• **Passage to read**
Cressman Interpolation Deep Dive

This notebook walks through the Cressman distance-weighted interpolation step that forms the core of the high-res pipeline. It mirrors the Fortran program append_topo_interp_smooth.f90 from the tx2_3 workflow.

What is Cressman interpolation?

For each ocean model T-cell, we want an estimate of the ocean depth by averaging nearby source pixels. But we don’t want to average blindly — pixels that are close to the cell centre should contribute more than distant ones. The Cressman weight function does exactly that:

\[w_k = \left(\frac{L^2 - r_k^2}{L^2 + r_k^2}\right)^{c}\]

where:

• \(r_k\) is the great-circle distance from cell centre to source pixel \(k\)

• \(L = \text{smooth\_scl} \times \sqrt{A}\) is the smoothing radius (\(A\) = cell area in m²)

• \(c\) = cressman_exp (default 2)

Only source ocean pixels within \(r_k \leq L\) contribute. The final depth estimate is:

\[d_i = \frac{\sum_k w_k \cdot d_k}{\sum_k w_k}\]

import numpy as np
import xarray as xr
import matplotlib.pyplot as plt
import matplotlib.patches as mpatches
from scipy.spatial import cKDTree
from pathlib import Path
import tempfile

from mom6_forge.grid import Grid
from mom6_forge.topo import Topo

plt.rcParams["figure.dpi"] = 120

class FakeSrc:
    """A fake version of a database that stores data in memory."""
    def __init__(self, path, da, lon, lat):
        self.path = path
        self.da = da
        self.lon = lon
        self.lat = lat

1. Setup

grid = Grid(resolution=2.0, xstart=262.0, lenx=10.0, ystart=20.0, leny=8.0, name="toy")

src_lons = np.arange(260.0, 274.1, 0.1)
src_lats = np.arange(18.0,  30.1, 0.1)
src_lon2d, src_lat2d = np.meshgrid(src_lons, src_lats)

elevation = np.full(src_lon2d.shape, -2000.0) * -1
elevation[(src_lat2d > 26.0) & (src_lon2d < 265.0)] = -50.0
elevation[
    (src_lat2d > 24.0) & (src_lat2d < 26.0) &
    (src_lon2d > 268.0) & (src_lon2d < 270.0)

• **Tasks**
1) Give every keyword argument passed to Grid in the setup step of the Cressman interpolation notebook, together with the value assigned to each.
2) According to the Cressman interpolation notebook, why is a weight function applied instead of a plain average of the nearby source pixels?
3) Rewrite the Cressman interpolation notebook from "src_lon2d, src_lat2d = np.meshgrid(src_lons, src_lats)" to "(src_lon2d < 270.0)", changing each occurrence of "src_lat2d" to "lat_grid".
The material that follows stands apart from the Cressman interpolation notebook.

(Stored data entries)
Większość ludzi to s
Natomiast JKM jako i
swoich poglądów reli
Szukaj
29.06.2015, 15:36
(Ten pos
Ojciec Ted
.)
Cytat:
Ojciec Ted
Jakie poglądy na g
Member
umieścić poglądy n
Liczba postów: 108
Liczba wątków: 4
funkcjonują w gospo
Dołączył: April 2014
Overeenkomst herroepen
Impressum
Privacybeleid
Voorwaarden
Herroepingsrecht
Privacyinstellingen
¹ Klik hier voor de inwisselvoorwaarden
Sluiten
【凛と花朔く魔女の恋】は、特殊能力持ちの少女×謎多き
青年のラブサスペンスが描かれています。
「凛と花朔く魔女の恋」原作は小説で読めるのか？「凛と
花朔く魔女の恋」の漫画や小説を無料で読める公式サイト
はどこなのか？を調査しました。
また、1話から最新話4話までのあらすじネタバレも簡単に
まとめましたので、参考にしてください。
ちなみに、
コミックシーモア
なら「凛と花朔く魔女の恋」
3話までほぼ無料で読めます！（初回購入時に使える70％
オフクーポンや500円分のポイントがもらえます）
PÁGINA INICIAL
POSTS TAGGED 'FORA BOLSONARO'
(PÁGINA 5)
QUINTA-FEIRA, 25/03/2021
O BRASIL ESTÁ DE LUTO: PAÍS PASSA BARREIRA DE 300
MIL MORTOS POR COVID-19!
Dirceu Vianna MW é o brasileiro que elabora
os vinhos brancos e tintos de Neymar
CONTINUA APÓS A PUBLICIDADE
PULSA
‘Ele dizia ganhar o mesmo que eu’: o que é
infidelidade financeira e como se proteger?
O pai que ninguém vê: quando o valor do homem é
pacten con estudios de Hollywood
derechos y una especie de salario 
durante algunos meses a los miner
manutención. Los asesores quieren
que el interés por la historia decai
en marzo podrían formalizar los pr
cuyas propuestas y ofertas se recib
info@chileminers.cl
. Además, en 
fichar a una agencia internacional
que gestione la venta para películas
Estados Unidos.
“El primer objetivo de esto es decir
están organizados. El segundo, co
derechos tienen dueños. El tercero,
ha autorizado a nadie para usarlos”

• **Solutions to the problems**
1) resolution=2.0, xstart=262.0, lenx=10.0, ystart=20.0, leny=8.0, name="toy"

2) Averaging blindly would treat all nearby pixels alike, whereas pixels close to the cell centre should contribute more to the depth estimate than distant ones. The Cressman weight function gives that greater influence to closer pixels.

3)
src_lon2d, lat_grid = np.meshgrid(src_lons, src_lats)

elevation = np.full(src_lon2d.shape, -2000.0) * -1
elevation[(lat_grid > 26.0) & (src_lon2d < 265.0)] = -50.0
elevation[
    (lat_grid > 24.0) & (lat_grid < 26.0) &
    (src_lon2d > 268.0) & (src_lon2d < 270.0)